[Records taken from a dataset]
-- Opening Marker --

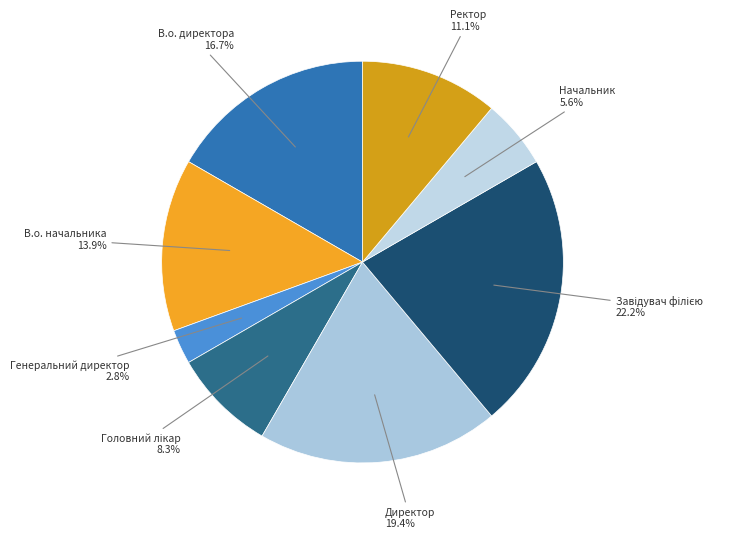

Which slice is the smallest?

Генеральний директор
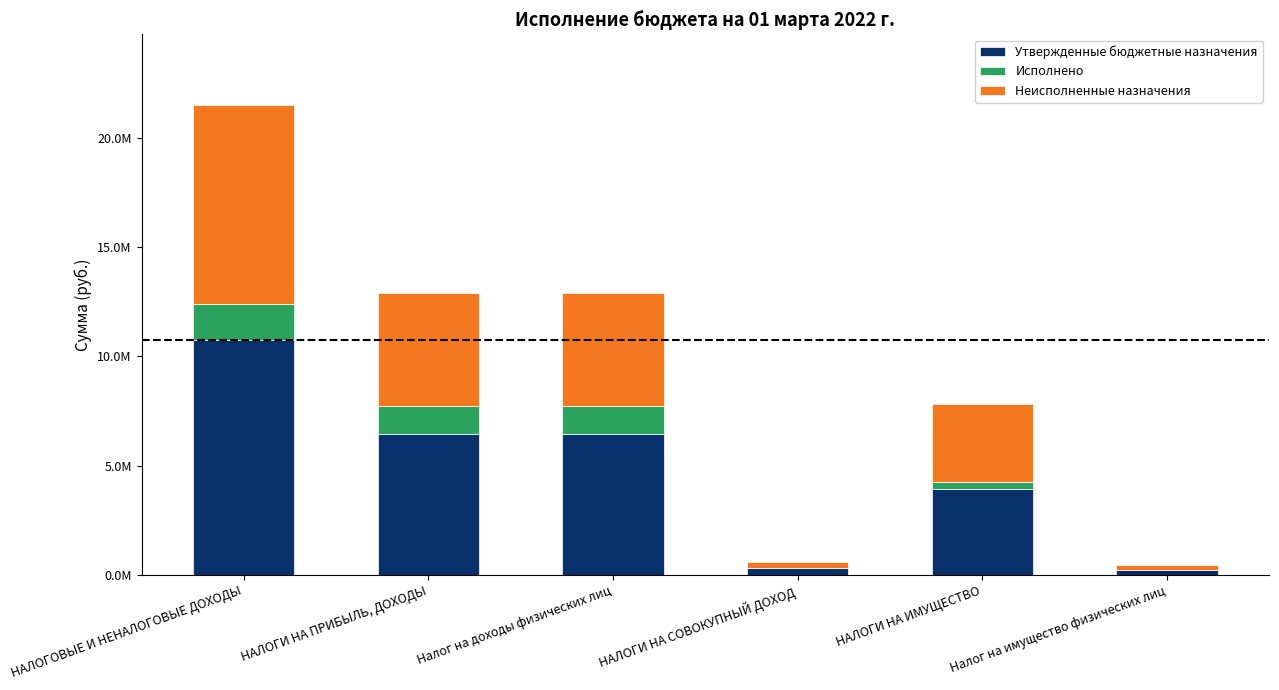

At which label does Утвержденные бюджетные назначения first exceed 6452300?

НАЛОГОВЫЕ И НЕНАЛОГОВЫЕ ДОХОДЫ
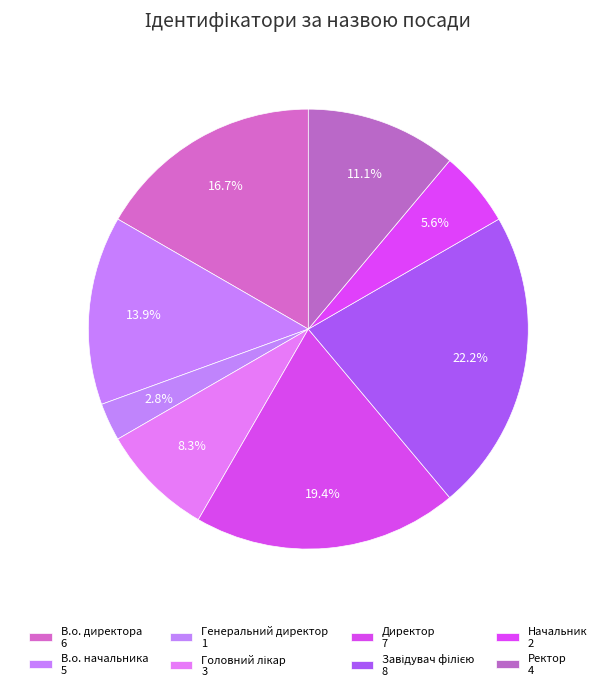

Approximately how many times larger is the value at Головний лікар compared to Начальник?

1.5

-- Closing Marker --

Aim of the exercise:
Reproduce every one of the records above verbatim, leaving out the pictures.

Answer section:
Which slice is the smallest?

Генеральний директор

At which label does Утвержденные бюджетные назначения first exceed 6452300?

НАЛОГОВЫЕ И НЕНАЛОГОВЫЕ ДОХОДЫ

Approximately how many times larger is the value at Головний лікар compared to Начальник?

1.5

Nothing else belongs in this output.